PHILADELPHIA -- Church leaders called on parishioners yesterday to pray for the soul of retired Cardinal Anthony Bevilacqua, who led them for more than 15 years but was also an uncharged central figure in a child sex-abuse case that involves the alleged shuffling of predator priests.
Bevilacqua, 88, died in his sleep at St. Charles Borromeo Seminary in Wynnewood after battling dementia and an undisclosed form of cancer, according to archdiocese spokeswoman Donna Farrell. He had been the spiritual leader of the 1.5 million-member Archdiocese of Philadelphia from 1988 until his retirement in 2003.
Bevilacqua, trained in both civil and canon law, was sharply criticized but never charged by two Philadelphia grand juries investigating child sex abuse complaints lodged against dozens of priests in the archdiocese. His death comes just days after lawyers battled in court over his competency as a potential witness in the upcoming trial of a longtime aide.
A native of Brooklyn, Bevilacqua was ordained a priest in 1949. He had also led the Pittsburgh archdiocese and served as auxiliary bishop of Brooklyn.

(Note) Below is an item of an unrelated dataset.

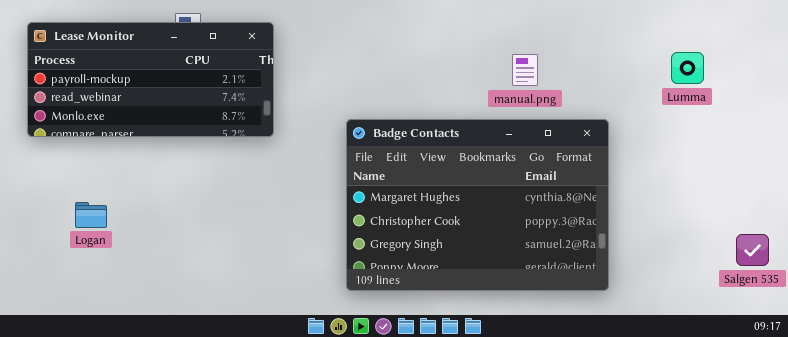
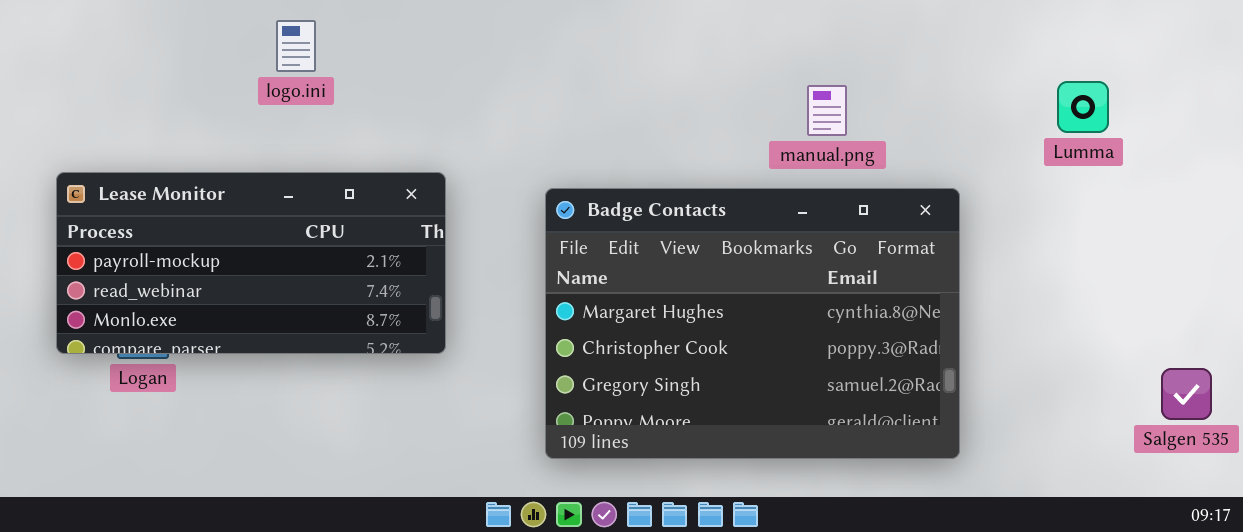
Lease Monitor: [27,22,274,137] -> [56,172,446,354], moved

As a church leader, Bevilacqua campaigned for a moratorium on the death penalty and often spoke out against homosexuality, birth control and abortion. He headed the influential bishops' Committee on Pro-Life Activities.

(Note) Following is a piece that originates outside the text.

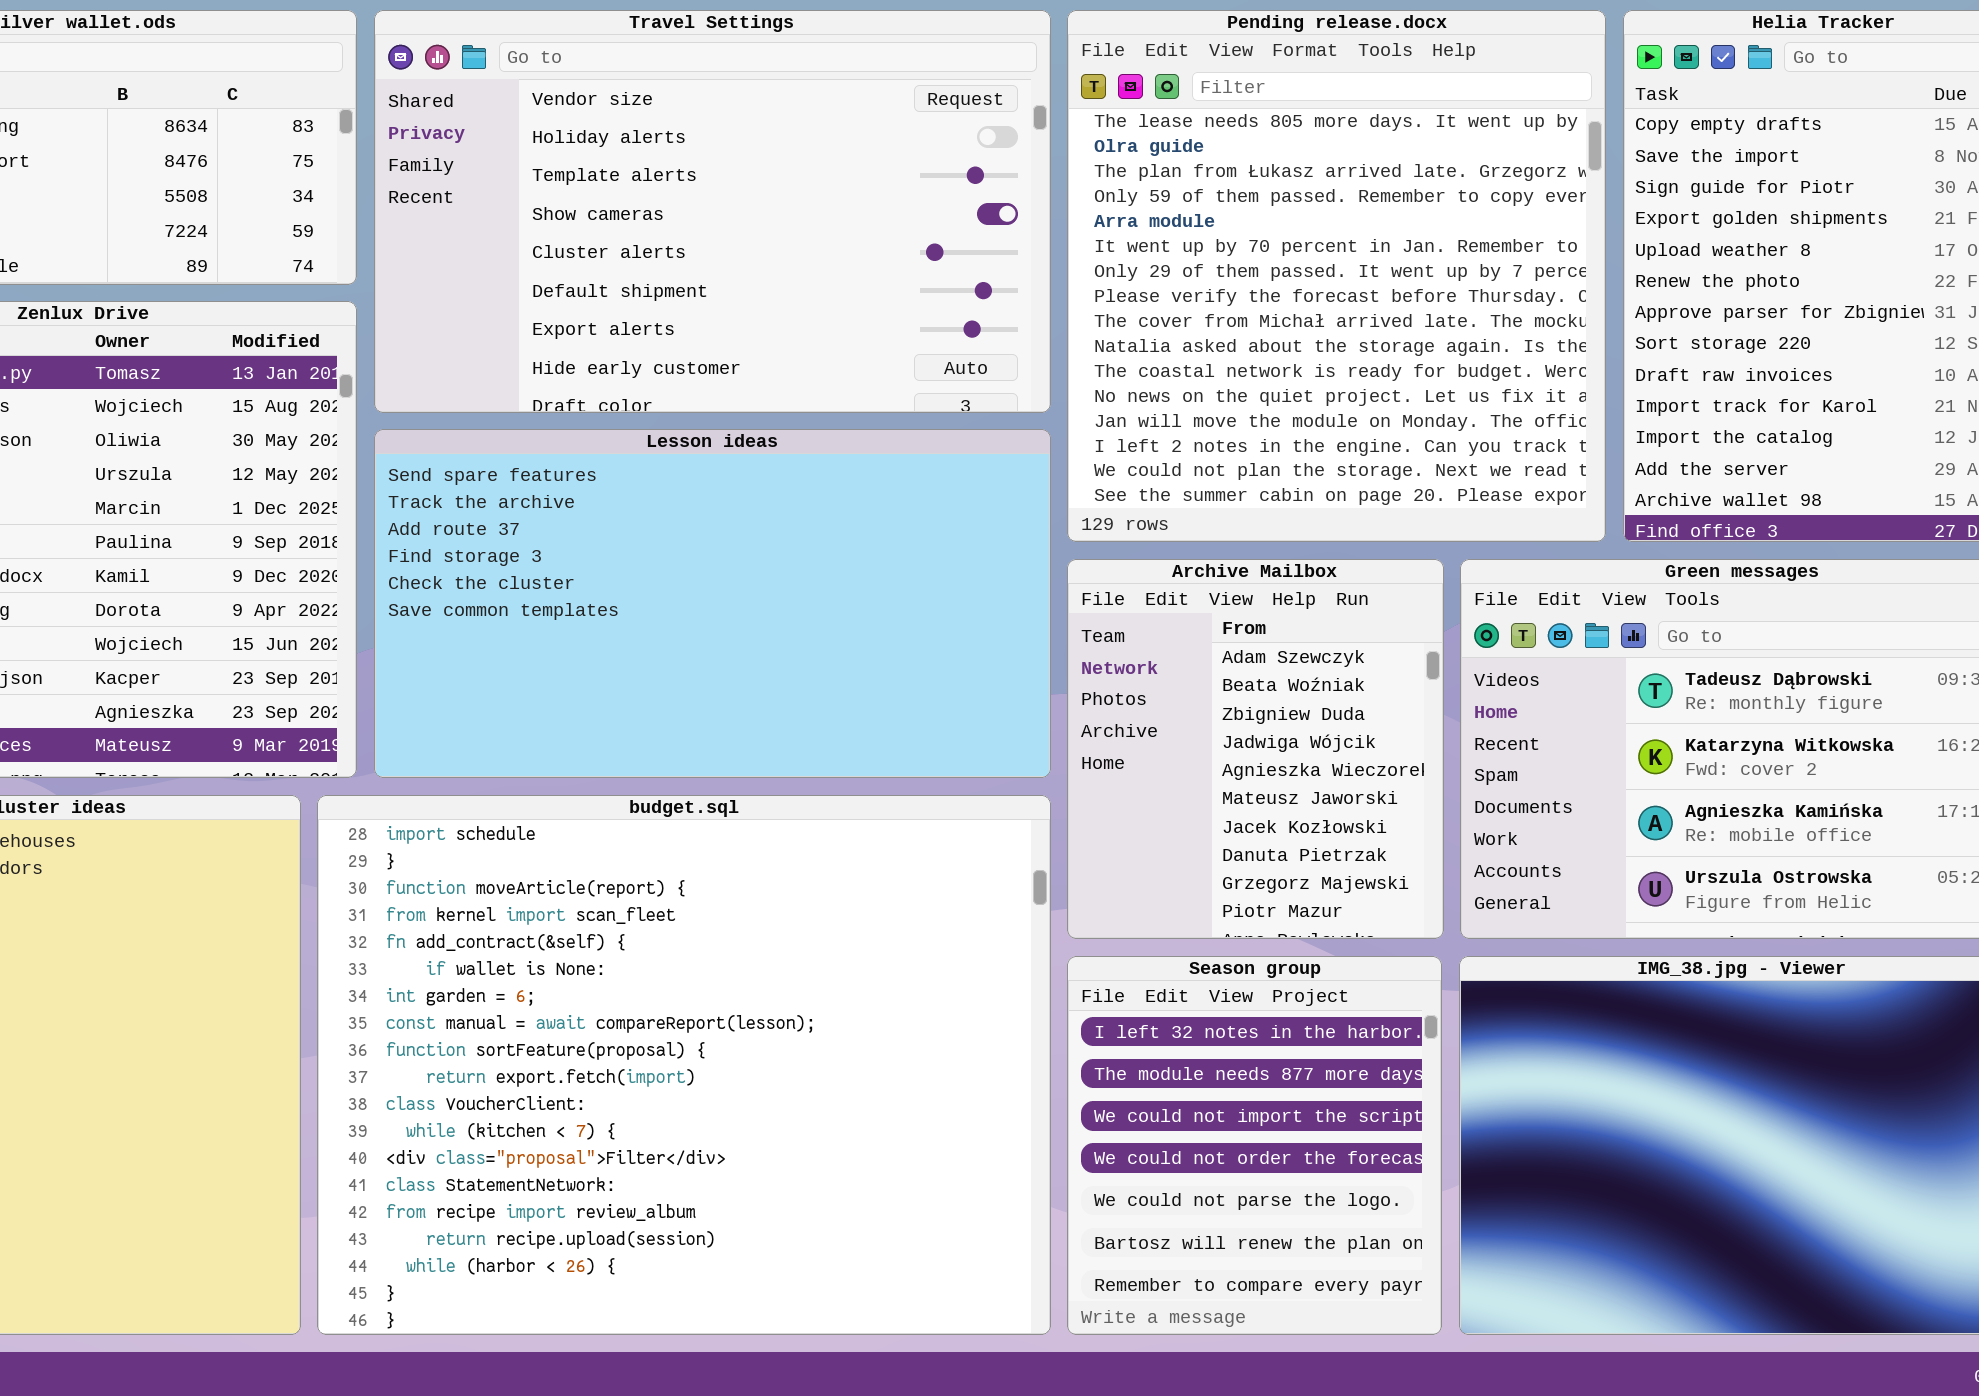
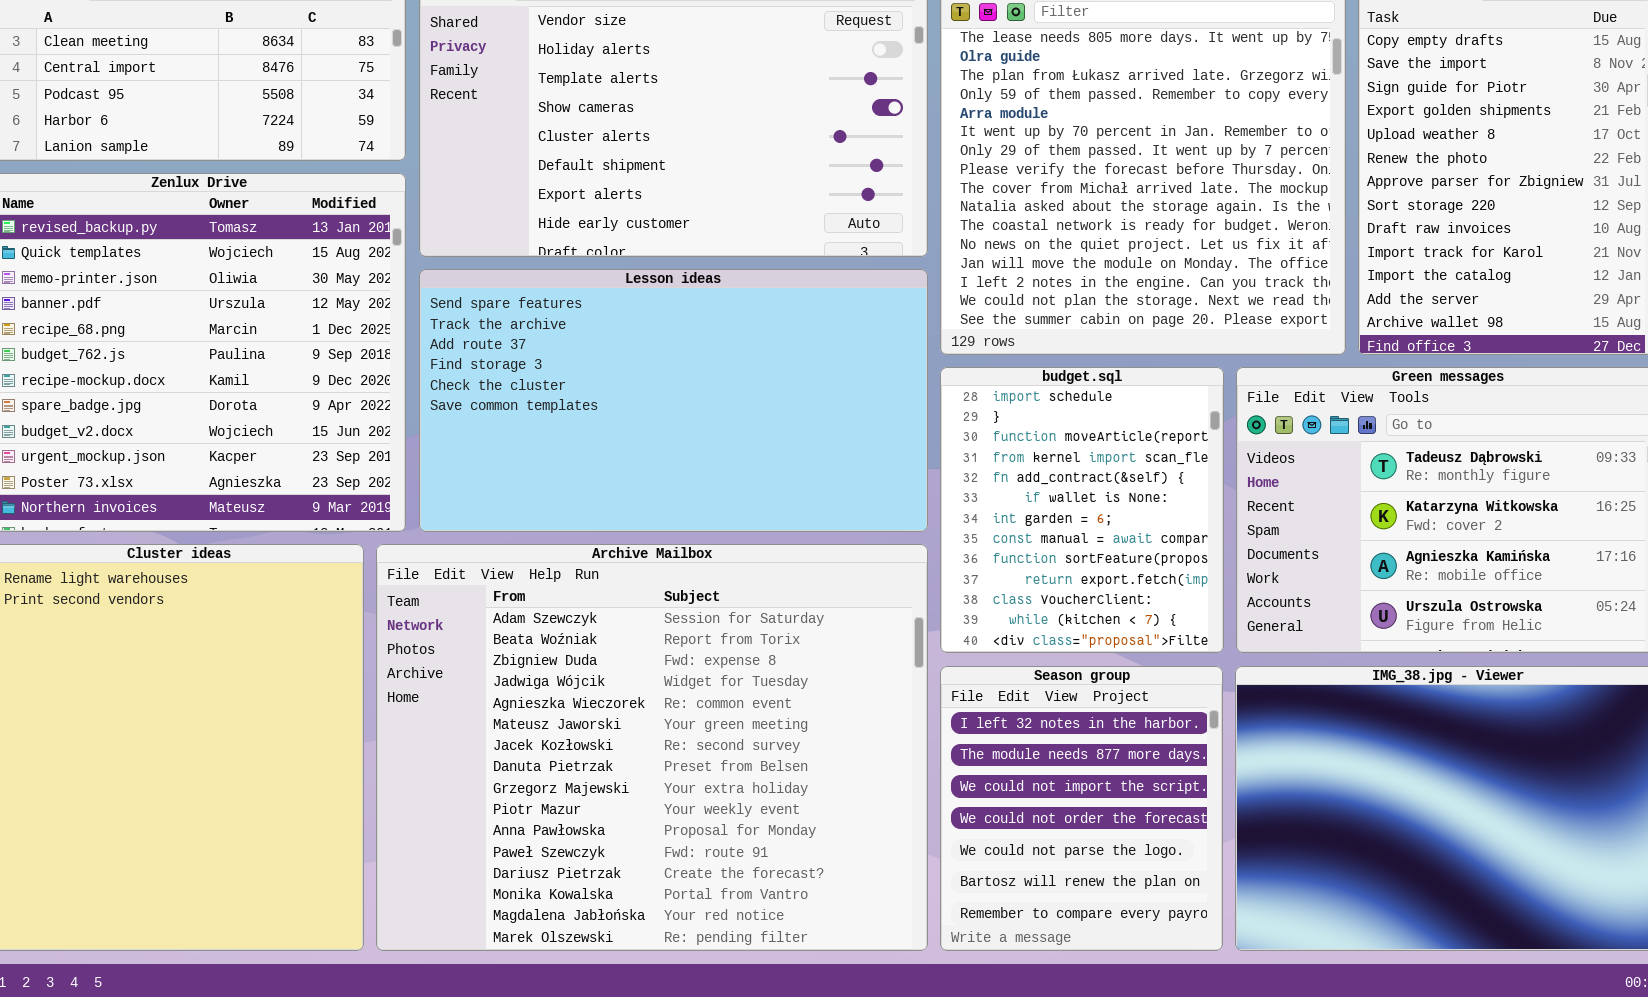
Archive Mailbox: [1067,559,1444,939] -> [376,544,928,951], moved, resized
budget.sql: [317,795,1051,1335] -> [940,367,1224,653], moved, resized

In 2002, when the church came under fire for clerical sexual abuse, he called homosexuality an "aberration, a moral evil" and suggested gay people were more likely to commit abuse.
Under Bevilacqua, the Philadelphia archdiocese tried to weed out gay candidates to the priesthood and expelled any seminarian found to be an active homosexual -- a zero-tolerance policy experts called relatively rare.
He was not averse to new methods of outreach. Heeding the pope's call for a "New Evangelization," he used then-novel methods, such as a toll-free confession line, a live weekly radio call-in program and an online forum for posting questions to priests. Bevilacqua settled into retirement after turning 80 in 2003. The first grand jury began its work that year.
His successor, Cardinal Justin Rigali, retired last year after the second grand jury report led to the charges against Msgr. William Lynn and four others, including three priests charged with rape.
Lynn was the first U.S. church official charged in the priest-abuse scandal for his administrative actions. His lawyers argue that he took orders from Bevilacqua.
Bevilacqua was deposed in late November to preserve his testimony, given his age and illnesses. But defense lawyers said he no longer recognized Lynn and could not remember much about his own grand jury testimonies in 2003 and 2004.
He graduated from Cathedral College in 1943, then attended Seminary of the Immaculate Conception in Huntington.